● Records for the task
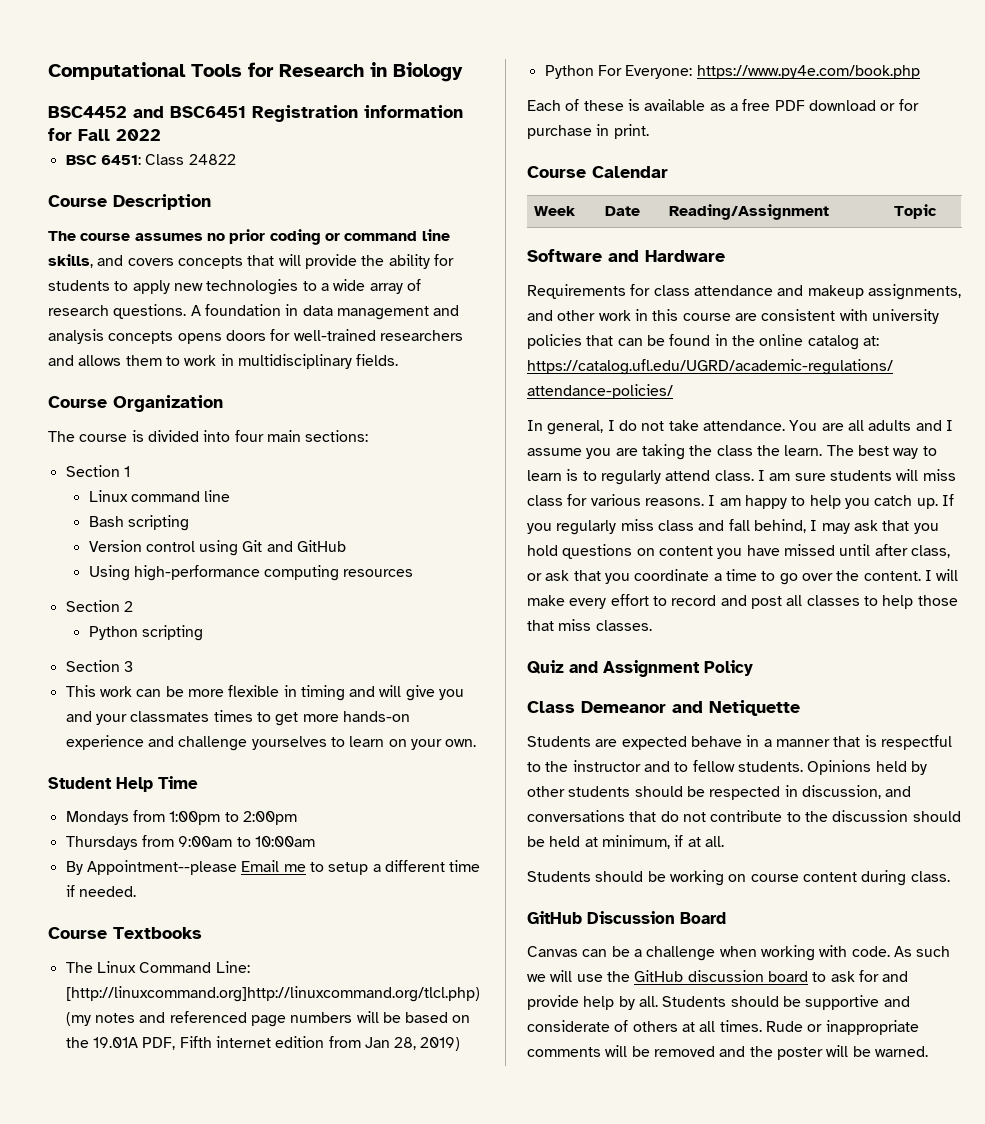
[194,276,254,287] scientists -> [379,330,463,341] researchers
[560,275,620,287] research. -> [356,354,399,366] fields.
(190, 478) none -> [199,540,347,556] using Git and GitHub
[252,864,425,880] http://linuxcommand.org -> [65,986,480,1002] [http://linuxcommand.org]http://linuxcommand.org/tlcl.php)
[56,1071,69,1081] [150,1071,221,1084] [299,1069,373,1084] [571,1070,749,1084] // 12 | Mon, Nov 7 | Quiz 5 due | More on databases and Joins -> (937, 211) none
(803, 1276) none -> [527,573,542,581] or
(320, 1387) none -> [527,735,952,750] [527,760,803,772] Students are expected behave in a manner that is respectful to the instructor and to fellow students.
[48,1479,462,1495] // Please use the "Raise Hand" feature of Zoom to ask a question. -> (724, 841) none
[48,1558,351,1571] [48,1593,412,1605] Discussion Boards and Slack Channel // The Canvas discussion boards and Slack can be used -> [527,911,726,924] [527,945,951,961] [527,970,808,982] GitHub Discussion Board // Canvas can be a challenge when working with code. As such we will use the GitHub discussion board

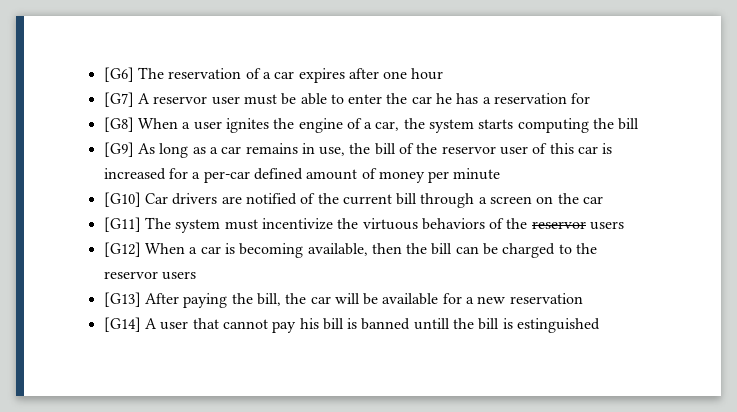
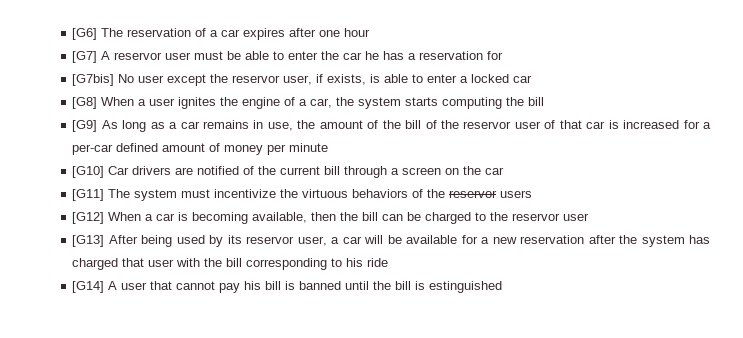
(591, 98) none -> [72,74,533,86] // [G7bis] No user except the reservor user, if exists, is able to enter a locked car
(371, 148) none -> [319,120,401,129] amount of the
[549,143,574,154] this -> [559,120,582,129] that
[161,271,196,280] users -> [563,213,590,221] user
[183,293,307,308] paying the bill, the -> [141,235,340,247] being used by its reservor user, a
(583, 298) none -> [588,235,711,247] [72,258,389,270] after the system has charged that user with the bill corresponding to his ride
[413,318,450,330] untill -> [345,281,370,290] until

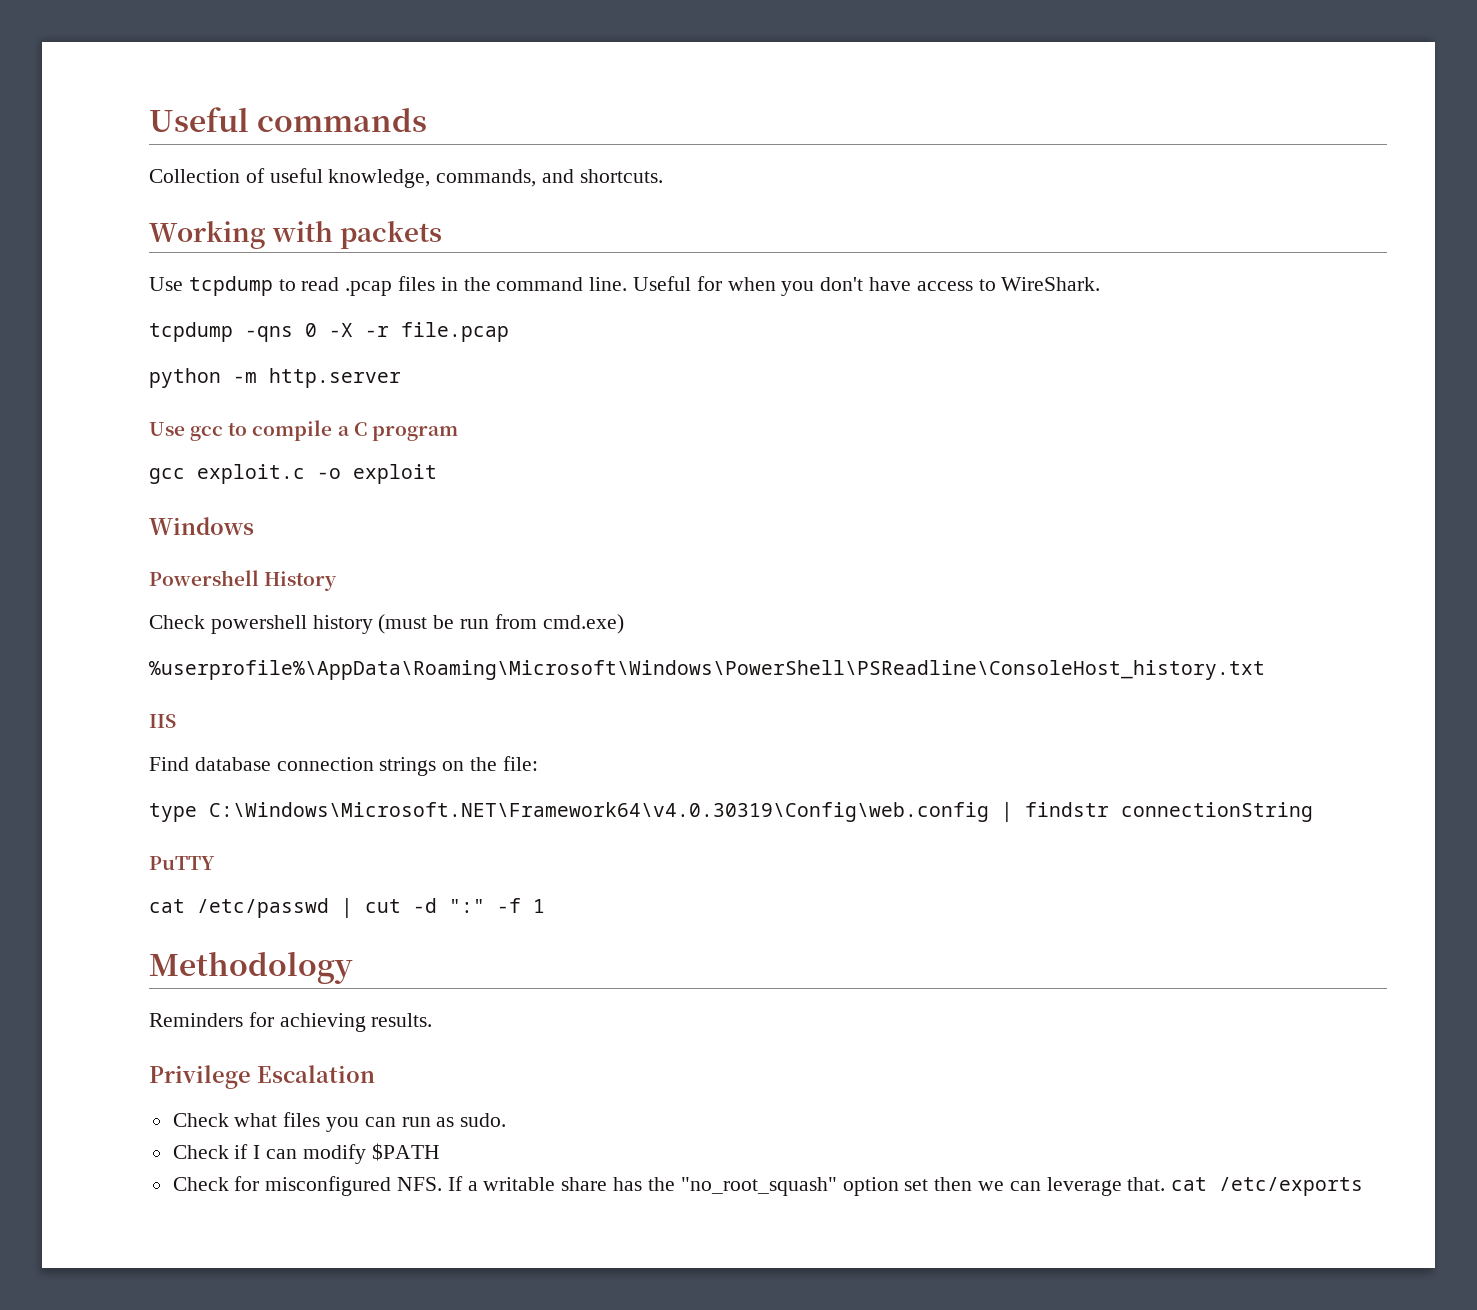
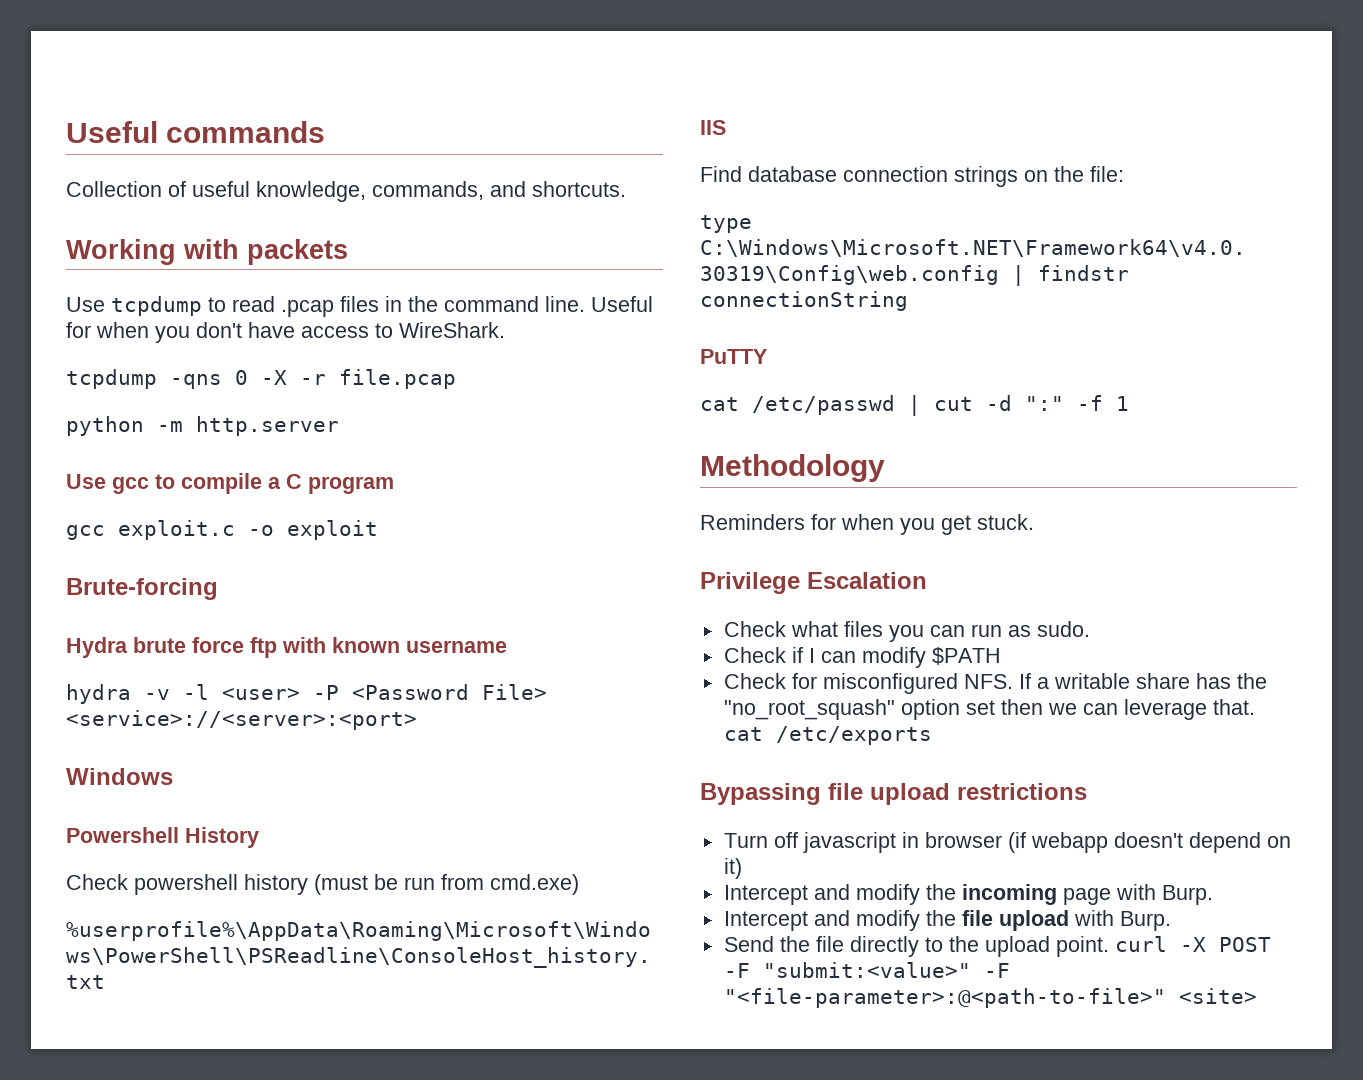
(437, 474) none -> [66,578,218,600] [66,637,507,658] [66,684,547,704] [66,710,417,730] // Brute-forcing // Hydra brute force ftp with known username // hydra -v -l <user> -P <Password File> <service>://<server>:<port>
[279,1013,433,1032] achieving results. -> [841,514,1034,535] when you get stuck.
(1364, 1186) none -> [700,783,1087,805] [723,832,1291,853] [723,858,742,879] [723,884,1213,905] [723,910,1171,931] [723,936,1271,957] [723,962,1010,978] [723,988,1257,1008] // Bypassing file upload restrictions // Turn off javascript in browser (if webapp doesn't depend on it) // Intercept and modify the incoming page with Burp. // Intercept and modify the file upload with Burp. // Send the file directly to the upload point. curl -X POST -F "submit:<value>" -F "<file-parameter>:@<path-to-file>" <site>

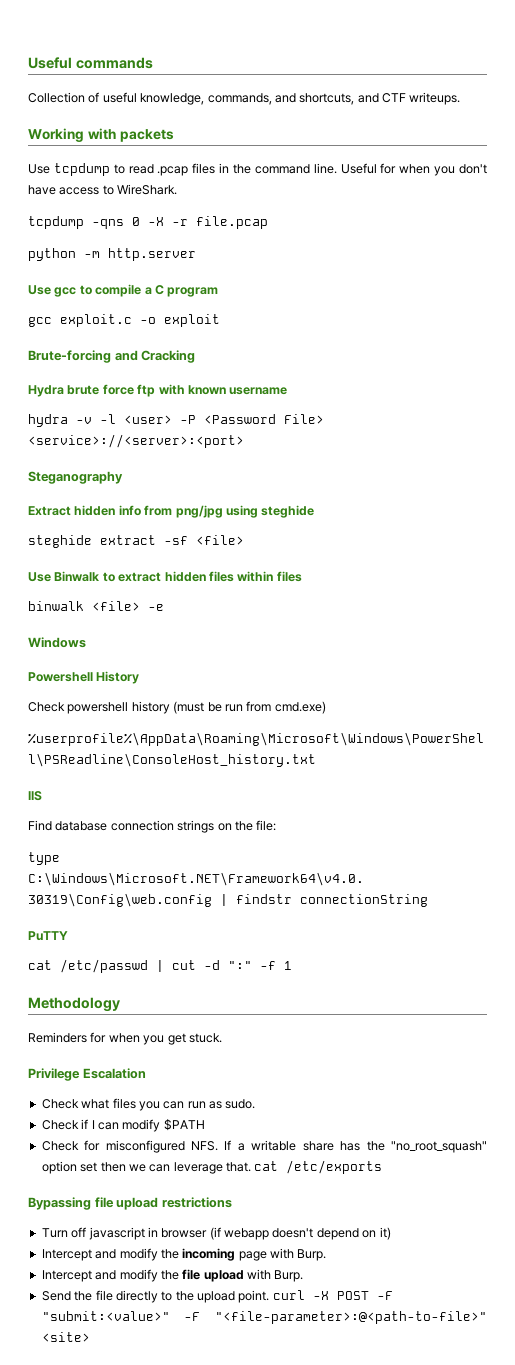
[532,181,626,197] shortcuts. -> [299,92,461,105] shortcuts, and CTF writeups.
(218, 589) none -> [114,350,196,363] and Cracking
(417, 720) none -> [28,471,123,484] [28,505,315,518] [28,535,244,548] [28,571,302,582] [28,601,164,611] // Steganography // Extract hidden info from png/jpg using steghide // steghide extract -sf <file> // Use Binwalk to extract hidden files within files // binwalk <file> -e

● Task item
Copy nothing but the lines above from the one with "(803, 1276) none -> [527,573,542,581] or" to the one with "(591, 98) none", inclusive, word for word. Leave every picture out.

● Solved exercise
(803, 1276) none -> [527,573,542,581] or
(320, 1387) none -> [527,735,952,750] [527,760,803,772] Students are expected behave in a manner that is respectful to the instructor and to fellow students.
[48,1479,462,1495] // Please use the "Raise Hand" feature of Zoom to ask a question. -> (724, 841) none
[48,1558,351,1571] [48,1593,412,1605] Discussion Boards and Slack Channel // The Canvas discussion boards and Slack can be used -> [527,911,726,924] [527,945,951,961] [527,970,808,982] GitHub Discussion Board // Canvas can be a challenge when working with code. As such we will use the GitHub discussion board

(591, 98) none -> [72,74,533,86] // [G7bis] No user except the reservor user, if exists, is able to enter a locked car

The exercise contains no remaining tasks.